RECORD EXTRACTS:

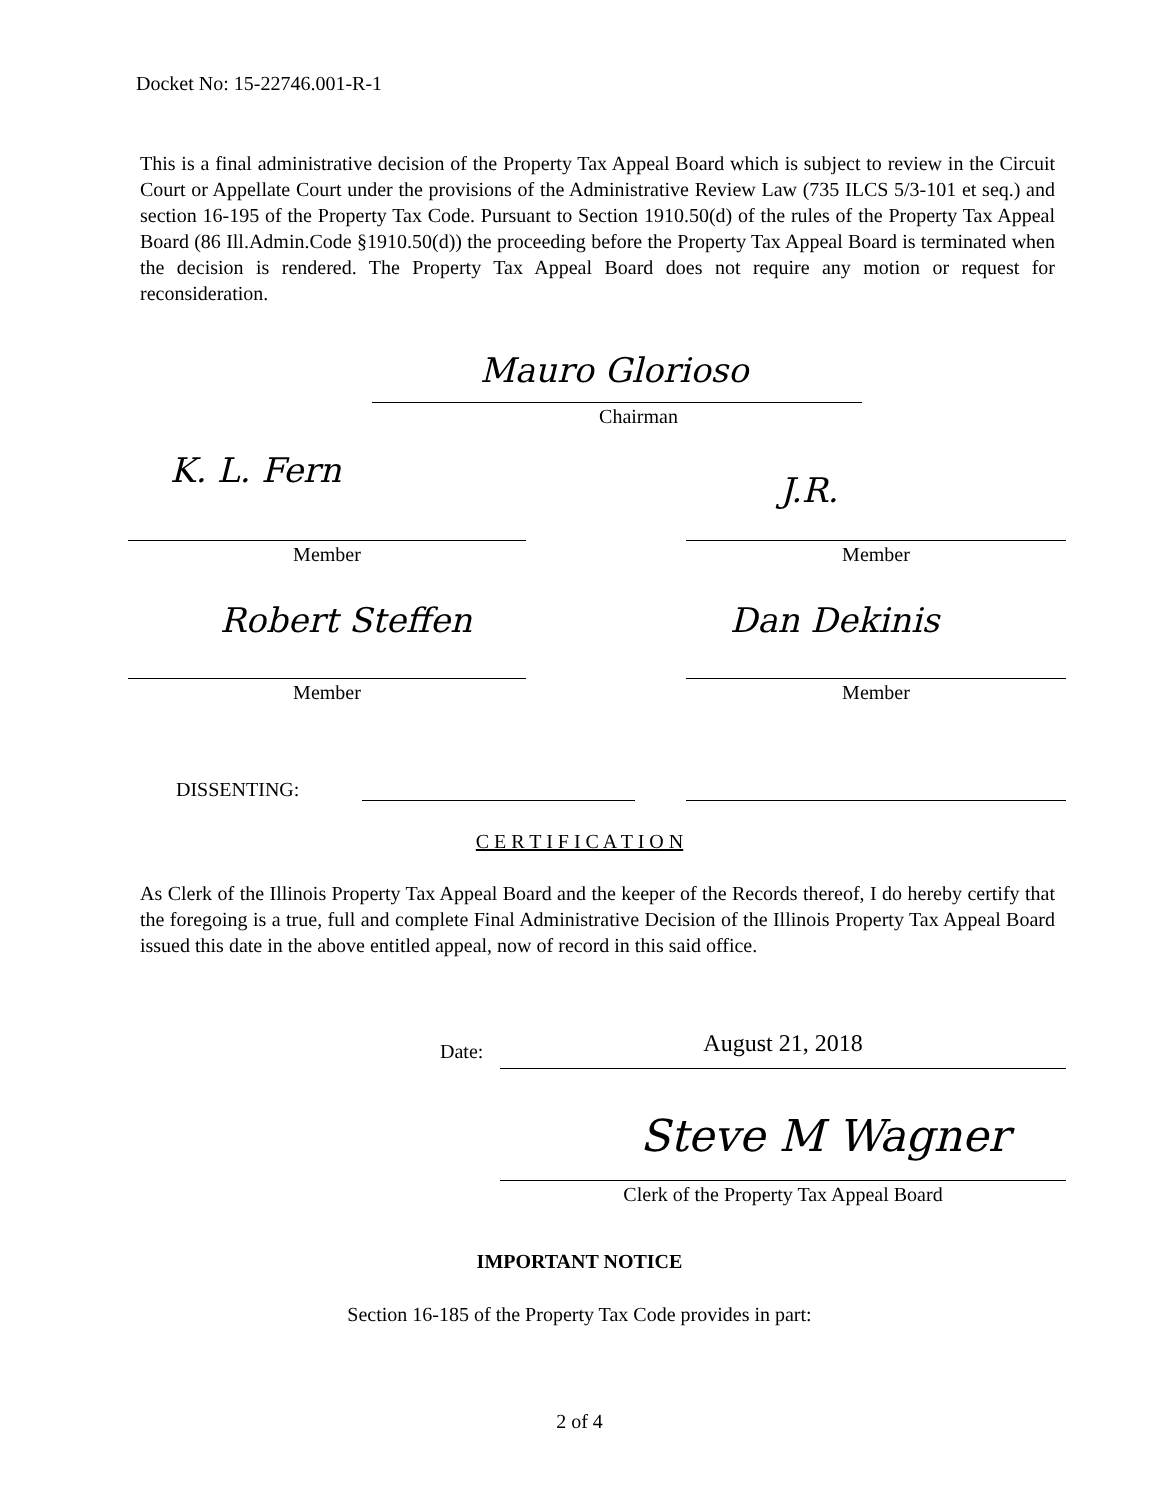Docket No: 15-22746.001-R-1
This is a final administrative decision of the Property Tax Appeal Board which is subject to review in the Circuit Court or Appellate Court under the provisions of the Administrative Review Law (735 ILCS 5/3-101 et seq.) and section 16-195 of the Property Tax Code. Pursuant to Section 1910.50(d) of the rules of the Property Tax Appeal Board (86 Ill.Admin.Code §1910.50(d)) the proceeding before the Property Tax Appeal Board is terminated when the decision is rendered. The Property Tax Appeal Board does not require any motion or request for reconsideration.
Mauro Glorioso
Chairman
K. L. Fern J.R.
Member Member
Robert Steffen Dan Dekinis
Member Member
DISSENTING:
C E R T I F I C A T I O N
As Clerk of the Illinois Property Tax Appeal Board and the keeper of the Records thereof, I do hereby certify that the foregoing is a true, full and complete Final Administrative Decision of the Illinois Property Tax Appeal Board issued this date in the above entitled appeal, now of record in this said office.
Date: August 21, 2018
Steve M Wagner
Clerk of the Property Tax Appeal Board
IMPORTANT NOTICE
Section 16-185 of the Property Tax Code provides in part:
2 of 4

WHAT THE TASK ASKS: From the line containing "Mauro Glorioso" to the last line above, repeat every line exactly and nothing else.

EXERCISE RESPONSE:
Mauro Glorioso
Chairman
K. L. Fern J.R.
Member Member
Robert Steffen Dan Dekinis
Member Member
DISSENTING:
C E R T I F I C A T I O N
As Clerk of the Illinois Property Tax Appeal Board and the keeper of the Records thereof, I do hereby certify that the foregoing is a true, full and complete Final Administrative Decision of the Illinois Property Tax Appeal Board issued this date in the above entitled appeal, now of record in this said office.
Date: August 21, 2018
Steve M Wagner
Clerk of the Property Tax Appeal Board
IMPORTANT NOTICE
Section 16-185 of the Property Tax Code provides in part:
2 of 4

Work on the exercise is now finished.